Activité A:
Répondez aux questions suivantes à partir du texte source :
(i) En quelle année le large consensus a-t-il été obtenu ?
(ii) Combien de faux permis de conduire circulent, selon les services des transports ?
(iii) Quels documents le responsable de la DAF juge-t-il falsifiables ?
Activité B: Dressez la liste complète des types de documents d'identification mentionnés dans le texte source.
Activité C: Extrayez du texte source le passage allant de « C'est avec le » jusqu'à « du processus électoral. ».

Extrait source:
C'est avec le large consensus de 1992 qu'il a été décidé de ne plus permettre l'utilisation de pièces comme le permis de conduire ou le passeport par souci de transparence. Je me demande même comment Macky Sall peut faire une telle proposition alors même que les services des transports font état de la circulation de 2 millions de faux permis de conduire. On a également entendu un responsable de la DAF, vantant la fiabilité des nouvelles cartes biométriques, dire que les anciennes cartes d'identité sont falsifiables. Tout cela montre que cette trouvaille ne fera qu'ajouter à la situation déjà chaotique du processus électoral.

Extractions de texte par page:
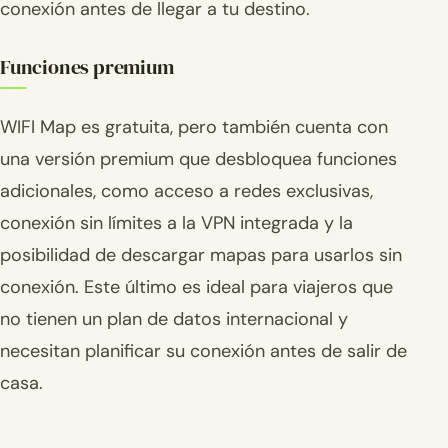
conexión antes de llegar a tu destino.
Funciones premium
WIFI Map es gratuita, pero también cuenta con
una versión premium que desbloquea funciones
adicionales, como acceso a redes exclusivas,
conexión sin límites a la VPN integrada y la
posibilidad de descargar mapas para usarlos sin
conexión. Este último es ideal para viajeros que
no tienen un plan de datos internacional y
necesitan planificar su conexión antes de salir de
casa.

Réponse attendue A:
(i) En 1992.
(ii) 2 millions.
(iii) Les anciennes cartes d'identité.

Réponse attendue B:
- le permis de conduire
- le passeport
- les nouvelles cartes biométriques
- les anciennes cartes d'identité

Réponse attendue C:
C'est avec le large consensus de 1992 qu'il a été décidé de ne plus permettre l'utilisation de pièces comme le permis de conduire ou le passeport par souci de transparence. Je me demande même comment Macky Sall peut faire une telle proposition alors même que les services des transports font état de la circulation de 2 millions de faux permis de conduire. On a également entendu un responsable de la DAF, vantant la fiabilité des nouvelles cartes biométriques, dire que les anciennes cartes d'identité sont falsifiables. Tout cela montre que cette trouvaille ne fera qu'ajouter à la situation déjà chaotique du processus électoral.